The scientists in a new study, funded by Cancer Research UK, found that restricting the amount of serine in the diet of mice, when given alongside a drug that prevents the body from making it, reduced tumor cell growth in several different models of bowel cancer.
If future work shows the limitation of serine in healthy people is possible, then it could lead to a new precision medicine approach to exploiting cancers’ dietary weaknesses as cancer treatments.
Serine is an amino acid that is found in many foods, but can also be made by the body, and is one of the building blocks for making proteins. Cancer cells have been found to be more dependent on serine than their healthy counterparts due to their accelerated growth, suggesting a weakness that might be exploited for cancer therapy.

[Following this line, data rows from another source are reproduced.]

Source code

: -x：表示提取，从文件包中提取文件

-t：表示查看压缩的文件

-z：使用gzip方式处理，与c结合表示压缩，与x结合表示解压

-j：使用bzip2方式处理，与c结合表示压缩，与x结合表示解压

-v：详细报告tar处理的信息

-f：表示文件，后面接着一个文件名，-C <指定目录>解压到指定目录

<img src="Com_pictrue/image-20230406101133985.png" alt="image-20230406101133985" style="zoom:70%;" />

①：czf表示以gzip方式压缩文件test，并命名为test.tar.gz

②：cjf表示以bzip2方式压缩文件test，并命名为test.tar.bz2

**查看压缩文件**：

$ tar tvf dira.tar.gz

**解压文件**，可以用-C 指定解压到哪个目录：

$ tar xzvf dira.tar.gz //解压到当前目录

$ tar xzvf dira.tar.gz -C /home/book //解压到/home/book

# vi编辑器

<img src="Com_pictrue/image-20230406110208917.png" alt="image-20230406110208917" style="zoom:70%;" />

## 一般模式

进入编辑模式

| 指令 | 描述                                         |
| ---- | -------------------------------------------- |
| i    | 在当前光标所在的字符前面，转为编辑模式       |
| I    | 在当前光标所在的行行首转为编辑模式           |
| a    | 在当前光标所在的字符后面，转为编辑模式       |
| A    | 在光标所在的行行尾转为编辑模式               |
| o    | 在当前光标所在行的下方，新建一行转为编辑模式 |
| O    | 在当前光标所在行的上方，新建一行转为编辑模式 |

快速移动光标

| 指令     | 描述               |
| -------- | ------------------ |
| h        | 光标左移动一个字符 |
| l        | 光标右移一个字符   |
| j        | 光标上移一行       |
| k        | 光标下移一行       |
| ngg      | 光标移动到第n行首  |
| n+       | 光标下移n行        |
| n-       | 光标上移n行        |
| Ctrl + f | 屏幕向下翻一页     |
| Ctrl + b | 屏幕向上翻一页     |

Scientists based at the Francis Crick Institute, and led by Professor Karen Vousden, Cancer Research UK’s chief scientist, wanted to see if restricting serine in the diet in combination with a drug called PH755, which prevents cancer cells from making the amino acid, would be more effective at blocking cancer cell growth.
The researchers were able to inhibit bowel cancer cell growth, both in cell cultures in the lab as well as in organoids—3-D models of tumors which mimic some of the complexity of organs, using this dual approach.
Critically, in bowel cancer xenografts, where human bowel cancer cells are studied in a mouse model of the disease, they found that the combined approach significantly reduced the tumors’ growth compared to either approach alone.
Encouragingly, PH755 had few side effects in the animal models.
Professor Karen Vousden said: “The idea of being able to develop dietary interventions, based on the understanding of mechanisms behind how changes in nutrients affect tumors, has the potential to unlock a powerful way to treat cancer.
“In the future this could provide a basis for developing a precision medicine approach to diet as a cancer therapy, much as we do with targeted drugs. Personalizing each individual’s diet to target the nutritional demands of cancer could, alongside other therapies, give people the best opportunity to respond to treatment.”
The researchers hope that this two-pronged approach could work in a range of cancers, including those with KRAS mutations, and could provide an additional way to tackle the disease alongside current treatments, such as chemotherapy.
Michelle Mitchell, chief executive at Cancer Research UK, said: “Understanding the fundamental biology of cancer through studies like this is vital for revealing the true complexity of the disease, and can shed light on new treatment avenues. This research has given us a tantalizing glimpse into how we can turn cancer’s dietary dependencies against it, and we look forward to seeing if the approach works in people.”
Martin Ledwick, Cancer Research UK’s head information nurse, said: “While it’s encouraging to see the potential of targeting cancer’s nutritional demands to help treat the disease, it’s important to remember that this is early research in mice and cells, and people with cancer shouldn’t change their diets in light of this. We need to see if this work translates into cancer in humans before testing to see if diet changes are helpful.”